In A Nutshell
The Belavezha Accords, the agreement that officially dissolved the Soviet Union in 1991, is missing. The loss wasn’t discovered until Stanislav Shushkevich, former head of Belarus, requested to see the document as preparation to write his memoirs. Shushkevich believes the document was probably stolen by someone who sold it to a collector. Although it hasn’t been tested in court, it’s believed that existing notarized copies of the agreement have the same power as the original to enforce the breakup.
The Whole Bushel
After Mikhail Gorbachev came to power in 1985, he began to implement changes in the USSR that seemed revolutionary, yet no one expected the breakup of the Soviet Union. First, Gorbachev introduced glasnost, meaning “political openness,” that allowed citizens and newspapers to publicly criticize the government. Political prisoners were also freed. Next, Gorbachev set about restructuring the economy with reforms called “perestroika.” This privatized a lot of economic activity that had previously been run by the state. Individuals could now own companies and workers could strike.
It seemed like the Soviet Union was making strides toward democracy. But it didn’t really work. Perestroika destroyed the Soviet economic state, but market reforms were slow to rebuild the economy. Goods became scarce and people became frustrated. “The old system collapsed before the new one had time to begin working,” explained Gorbachev.
Together with his policy of noninterference toward the Soviet satellites, the stage was set for independence movements all around. In the early 1990s, the Baltic states of Estonia, Lithuania, and Latvia were the first to break away from the USSR. Next, the Commonwealth of Independent States (CIS) was formed when the Republic of Belarus, the Russian Federation, and Ukraine left the USSR. Then, except for Georgia (which declared independence two years later), the other republics broke away within weeks. On December 26, 1991, the Soviet Union formally ceased to exist.
After such a monumental occurrence, you’d think all parties involved would keep the original paperwork somewhere safe. However, the Belavezha Accords, the agreement that officially dissolved the Soviet Union and established the CIS in 1991, is missing. The loss wasn’t discovered until Stanislav Shushkevich, former head of Belarus, requested to see the document in 2013 as preparation to write his memoirs. Shushkevich believes it was probably stolen by someone who sold it for a lot of money to a collector.
On December 8, 1991, Shushkevich had secretly met with Ukrainian President Leonid Kravchuk and Russian President Boris Yeltsin in Belarus to sign the Belavezha Accords. According to the agreement, there were supposed to be three originals in the languages of Belarusian, Ukrainian, and Russian. But for some unexplained reason, each of the leaders was only given a certified copy of the agreement in Russian.

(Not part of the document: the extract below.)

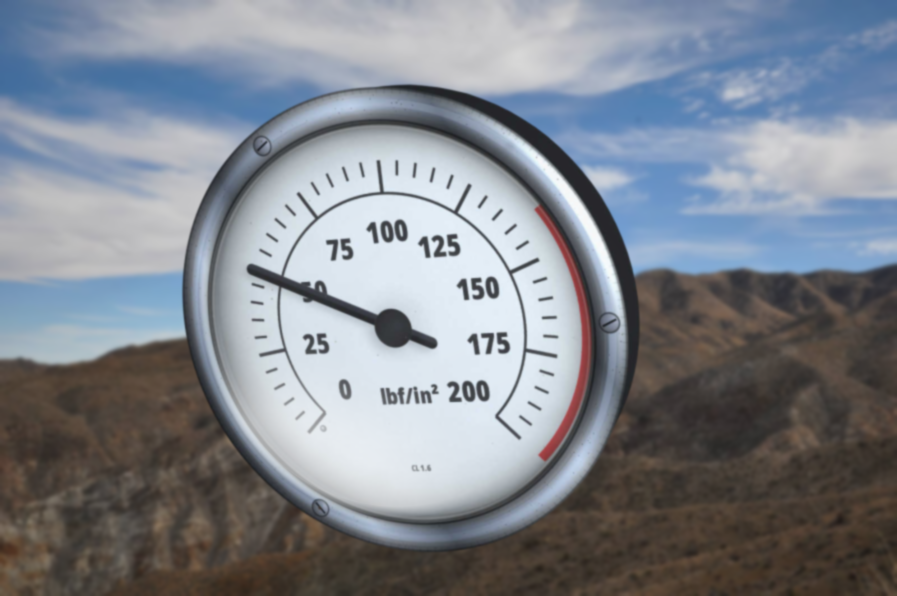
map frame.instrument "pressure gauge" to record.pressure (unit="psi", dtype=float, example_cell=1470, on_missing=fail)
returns 50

The only original document, which is now missing, was placed in the archives of the Belarusian Foreign Ministry.
Pyotr Kravchenko, the foreign minister of Belarus in 1991, was given the original of the agreement for safekeeping. Although he’s bragged about having all the drafts of the agreement, he refused to comment when it went missing. “We don’t know where the original is,” said Vasily Ostreiko, the head of the archive department of the CIS, headquartered in Minsk, the Belarusian capital. “We have a copy of that document. It’s certified in line with international standards, but it’s still a copy.” Although it hasn’t been tested in court, it’s believed that existing notarized copies of the agreement have the same power as the original to enforce the breakup of the Soviet Union.